I was under the impression that two polarizers should only commute if $\alpha=\beta$ or $\alpha=\beta\pm\frac{\pi}{2}$ (isn't that what quantum cryptography relies on?).
Assume a vertically polarized photon first passing a vertical polarizer and then one at $45°$. According to Malus' law, it passes the first polarizer undisturbed and the second one at $\cos^2(45°)=\frac{1}{2}$ probability. Now let the polarizers switch places.
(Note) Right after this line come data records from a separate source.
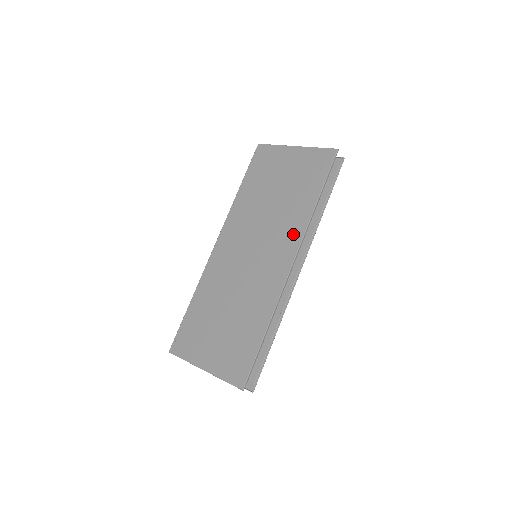
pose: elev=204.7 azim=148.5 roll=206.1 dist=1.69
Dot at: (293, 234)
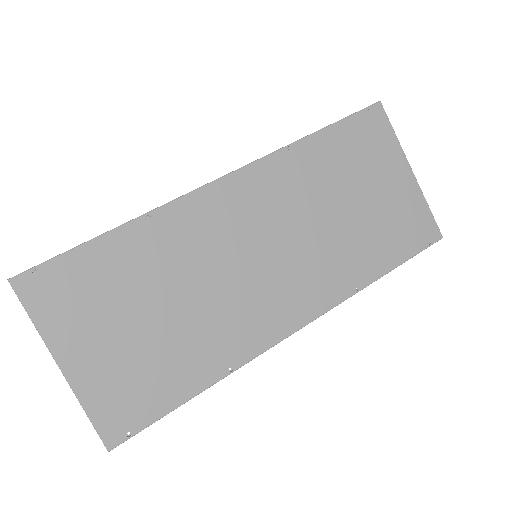
Dot at: (328, 290)
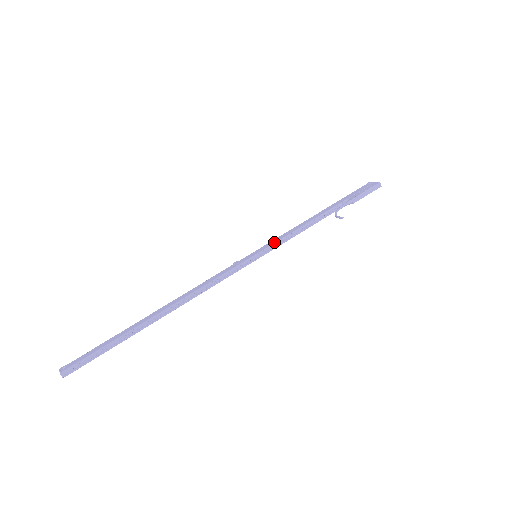
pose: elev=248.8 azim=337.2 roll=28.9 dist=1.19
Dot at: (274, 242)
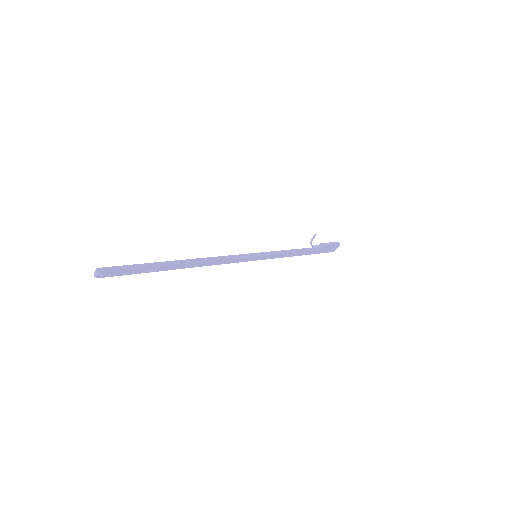
Dot at: (268, 252)
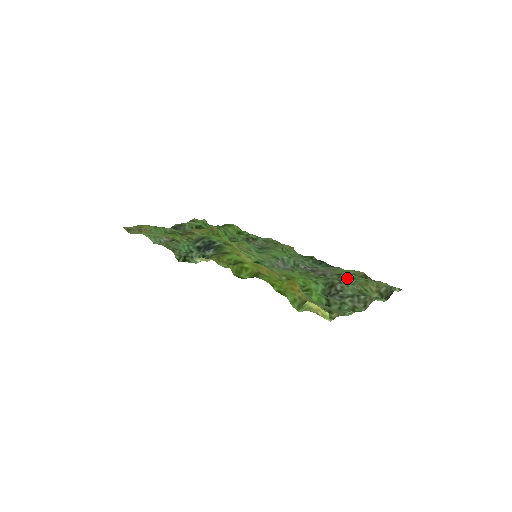
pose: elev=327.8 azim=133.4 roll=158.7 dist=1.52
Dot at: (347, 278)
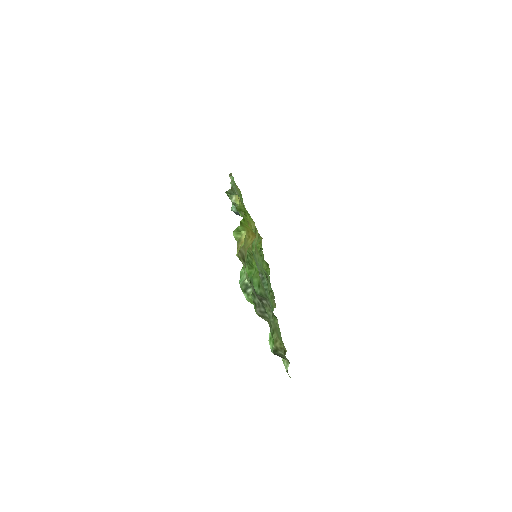
Dot at: (275, 321)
Now it passes the first polarizer at $\cos^2(45°)=\frac{1}{2}$ probability (and gets rotated $45°$) and the second one again at $\cos^2(45°)=\frac{1}{2}$ probability, so the probability that it makes its way through both polarizers is only $\cos^4(45°)=\frac{1}{4}$. So where did I make a mistake in the translation to Dirac notation?

2. Aug 18, 2015

### Orodruin

Staff Emeritus
You have not shown that the commutator is zero, all you have shown is that $\langle 0|[P(\alpha),P(\beta)]|0\rangle = 0$. There may be other non-zero matrix elements.

3. Aug 18, 2015

### greypilgrim

Yes, but in the general Heisenberg uncertainty relation we have to take the expectation value of the commutator for a certain state, which I did. Since above is true for any $\alpha$,$\beta$, the expectation value is zero for every state (I just rotated the system such that the polarization of the state is vertical).

4. Aug 18, 2015

### Orodruin

Staff Emeritus
But your original question was how it is compatible with Malus' law, to which the answer is that the observables do not commute. The operator $|\alpha\rangle \langle \beta| \cos(\alpha-\beta)$ is very different from the operator $|\beta\rangle \langle \alpha | \cos(\alpha-\beta)$ unless $\alpha = \beta + \pi n /2$. If we take your example with $\alpha = 0$ and $\beta = \pi/4$, the first one applied to the state $|0\rangle$ gives
$$\frac{1}{\sqrt 2} |0\rangle \langle \pi/4 | 0\rangle = \frac 12 |0\rangle$$
while the second one gives
$$\frac{1}{\sqrt 2} |\pi/4\rangle \langle 0 |0\rangle = \frac{1}{\sqrt 2} |\pi/4\rangle .$$
Now, the first of these states have norm 1/4 and the second norm 1/2, just as expected.

5. Aug 18, 2015

### greypilgrim

So, the general uncertainty relation actually does not give any insight here? The right side is always zero?